◆ **Your assignment**
I would like you to return all of the records exactly as they stand.

(Data extracted from a collection)
•••
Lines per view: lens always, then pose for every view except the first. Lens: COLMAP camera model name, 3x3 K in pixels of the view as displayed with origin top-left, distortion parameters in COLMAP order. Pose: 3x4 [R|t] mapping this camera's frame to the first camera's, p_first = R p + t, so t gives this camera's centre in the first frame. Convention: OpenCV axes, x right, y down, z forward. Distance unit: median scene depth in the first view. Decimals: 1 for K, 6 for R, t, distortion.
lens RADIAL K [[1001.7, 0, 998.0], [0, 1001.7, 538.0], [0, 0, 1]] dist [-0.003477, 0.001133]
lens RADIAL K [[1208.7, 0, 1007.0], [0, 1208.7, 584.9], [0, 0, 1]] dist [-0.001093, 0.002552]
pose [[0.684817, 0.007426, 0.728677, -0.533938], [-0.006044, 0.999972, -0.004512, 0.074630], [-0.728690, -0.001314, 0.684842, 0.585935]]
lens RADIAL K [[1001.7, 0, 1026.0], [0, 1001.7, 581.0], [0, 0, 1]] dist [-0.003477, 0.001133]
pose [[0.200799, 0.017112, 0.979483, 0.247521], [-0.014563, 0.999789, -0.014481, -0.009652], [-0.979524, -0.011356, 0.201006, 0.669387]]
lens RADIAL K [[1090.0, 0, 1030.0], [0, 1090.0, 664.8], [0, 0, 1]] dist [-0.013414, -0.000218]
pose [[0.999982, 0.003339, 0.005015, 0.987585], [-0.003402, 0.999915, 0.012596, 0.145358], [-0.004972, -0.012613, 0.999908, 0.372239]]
•••
◆ **Exercise output**
Lines per view: lens always, then pose for every view except the first. Lens: COLMAP camera model name, 3x3 K in pixels of the view as displayed with origin top-left, distortion parameters in COLMAP order. Pose: 3x4 [R|t] mapping this camera's frame to the first camera's, p_first = R p + t, so t gives this camera's centre in the first frame. Convention: OpenCV axes, x right, y down, z forward. Distance unit: median scene depth in the first view. Decimals: 1 for K, 6 for R, t, distortion.
lens RADIAL K [[1001.7, 0, 998.0], [0, 1001.7, 538.0], [0, 0, 1]] dist [-0.003477, 0.001133]
lens RADIAL K [[1208.7, 0, 1007.0], [0, 1208.7, 584.9], [0, 0, 1]] dist [-0.001093, 0.002552]
pose [[0.684817, 0.007426, 0.728677, -0.533938], [-0.006044, 0.999972, -0.004512, 0.074630], [-0.728690, -0.001314, 0.684842, 0.585935]]
lens RADIAL K [[1001.7, 0, 1026.0], [0, 1001.7, 581.0], [0, 0, 1]] dist [-0.003477, 0.001133]
pose [[0.200799, 0.017112, 0.979483, 0.247521], [-0.014563, 0.999789, -0.014481, -0.009652], [-0.979524, -0.011356, 0.201006, 0.669387]]
lens RADIAL K [[1090.0, 0, 1030.0], [0, 1090.0, 664.8], [0, 0, 1]] dist [-0.013414, -0.000218]
pose [[0.999982, 0.003339, 0.005015, 0.987585], [-0.003402, 0.999915, 0.012596, 0.145358], [-0.004972, -0.012613, 0.999908, 0.372239]]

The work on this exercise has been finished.